16. An in vivo or in vitro method for modulating CARD9 expression in a target cell which is expressing CARD9, said method comprising administering an oligonucleotide according to claim 1 in an effective amount to said cell.

17. A method for treating or preventing a disease comprising administering a therapeutically or prophylactically effective amount of an oligonucleotide according to claim 1 to a subject suffering from or susceptible to the disease.

18. The method of claim 17, wherein the disease is selected from the group consisting of inflammatory bowel disease, pancreatitis, IgA nephropathy, primary sclerosing cholangitis, cardiovascular disease, cancer and diabetes.

19. The oligonucleotide according to claim 1 for use in medicine.
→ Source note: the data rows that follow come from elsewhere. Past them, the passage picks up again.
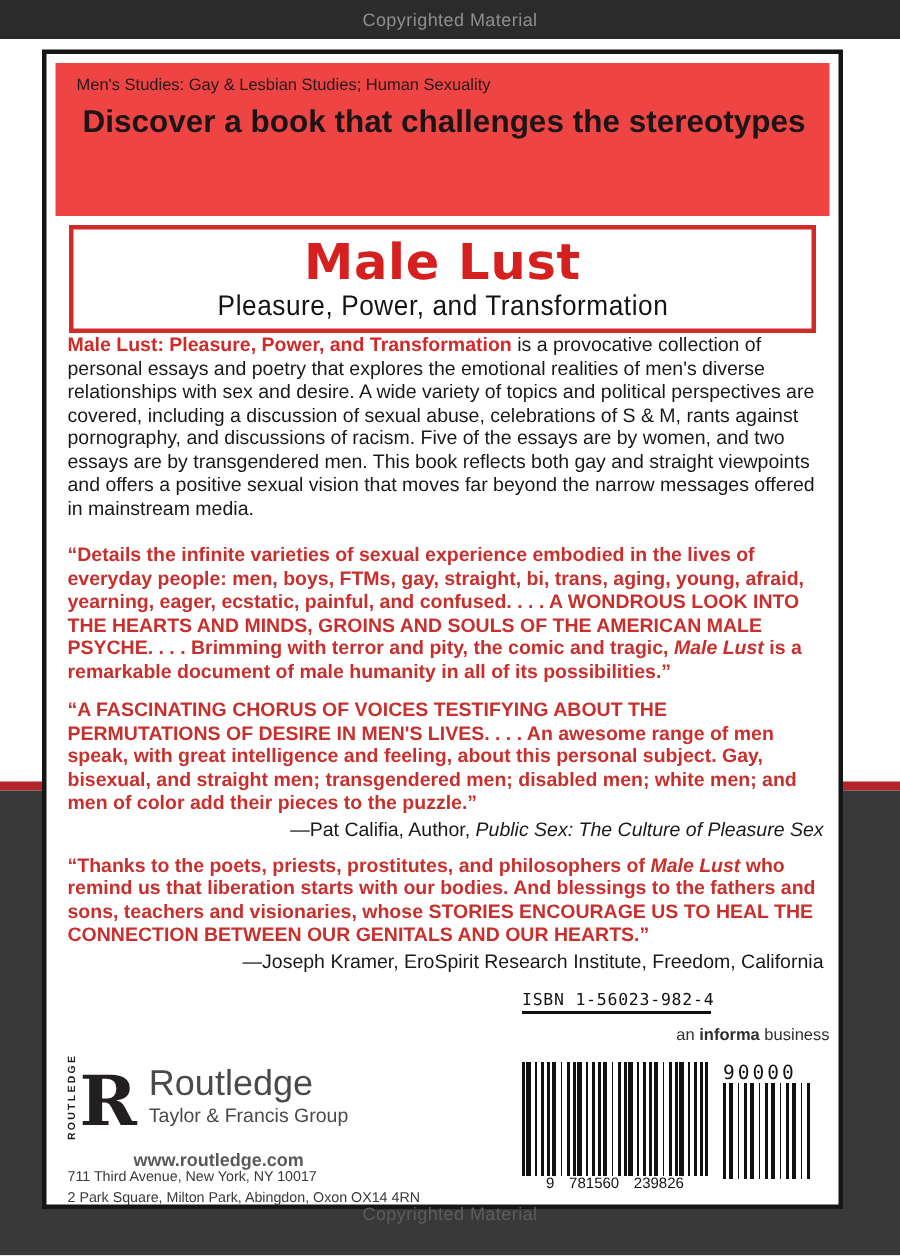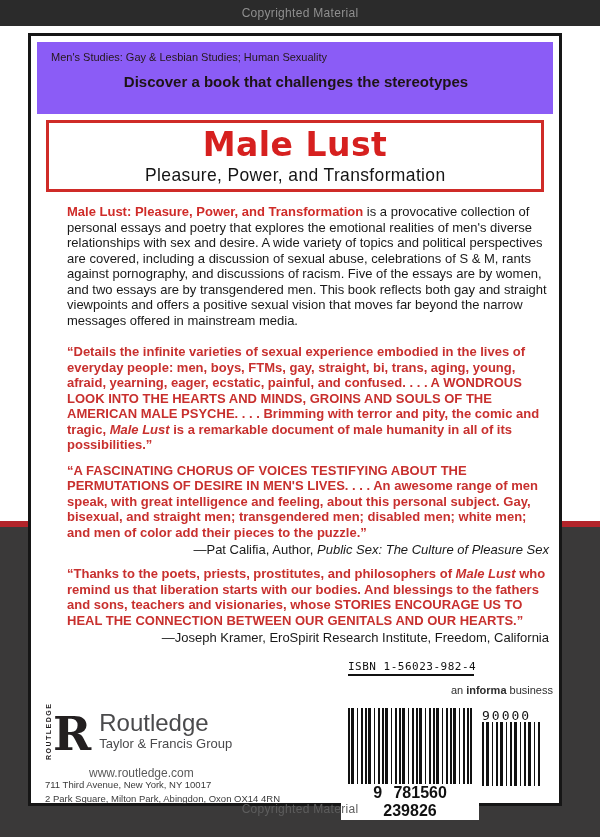"Men's Studies: Gay & Lesbian" .banner { background: #8b5cf6 -> #ef4444; height: 72px -> 102px }
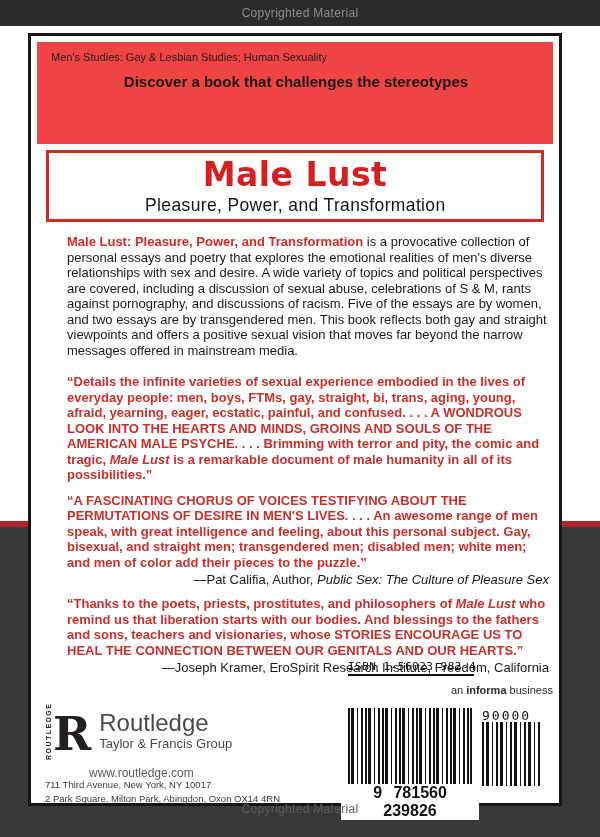"Discover a book that challenges" .banner .headline { font-size: 15px -> 21px }
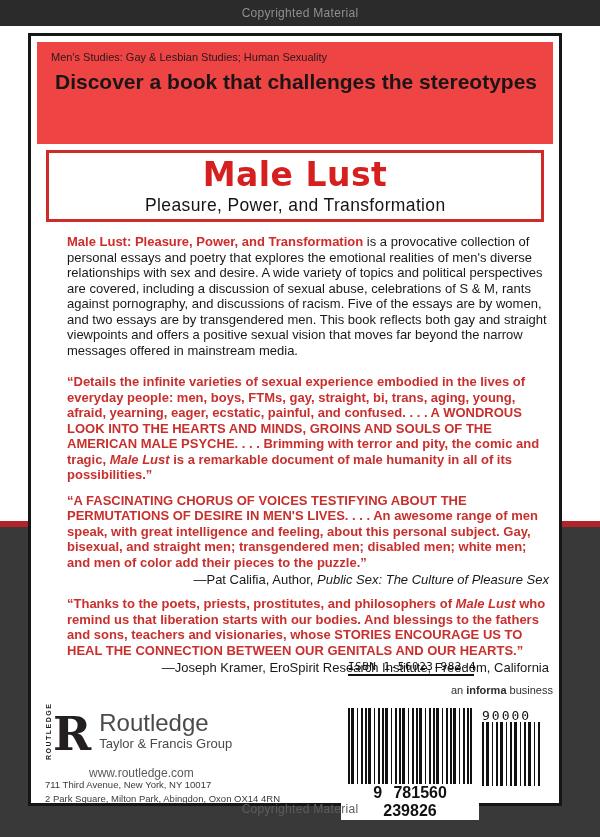"Male Lust: Pleasure, Power, and" .body-copy { margin-left: 22px -> none; padding: 12px 10px 0 14px -> 0 10px 0 14px }
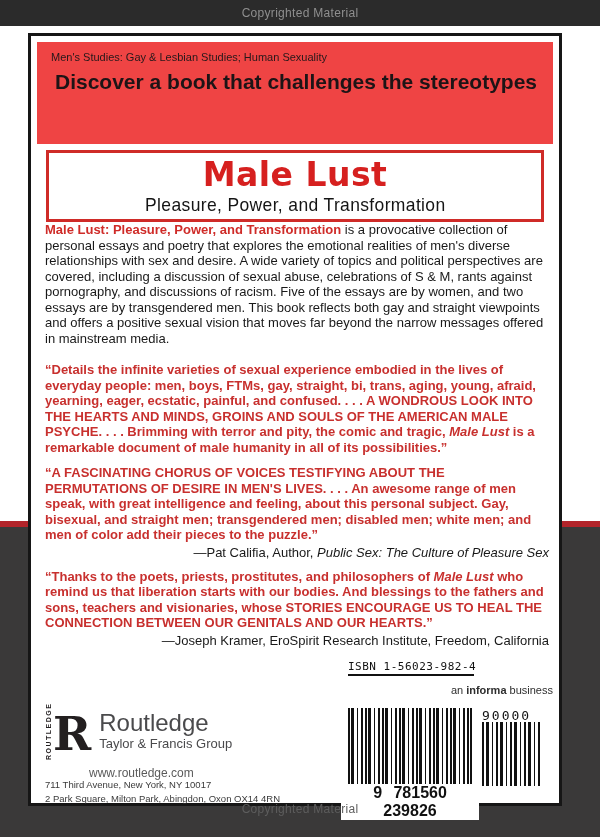"www.routledge.com" .website { font-weight: none -> bold }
20. The oligonucleotide according to claim 1 for use in the treatment or prevention of a disease selected from the group consisting of inflammatory bowel disease, pancreatitis, IgA nephropathy, primary sclerosing cholangitis, cardiovascular disease, cancer and diabetes.

21. Use of the oligonucleotide according to claim 1, for the preparation of a medicament for treatment or prevention of a disease selected from the group consisting of inflammatory bowel disease, pancreatitis, IgA nephropathy, primary sclerosing cholangitis, cardiovascular disease, cancer and diabetes.

22. The oligonucleotide of claim 20, wherein the disease is inflammatory bowel disease.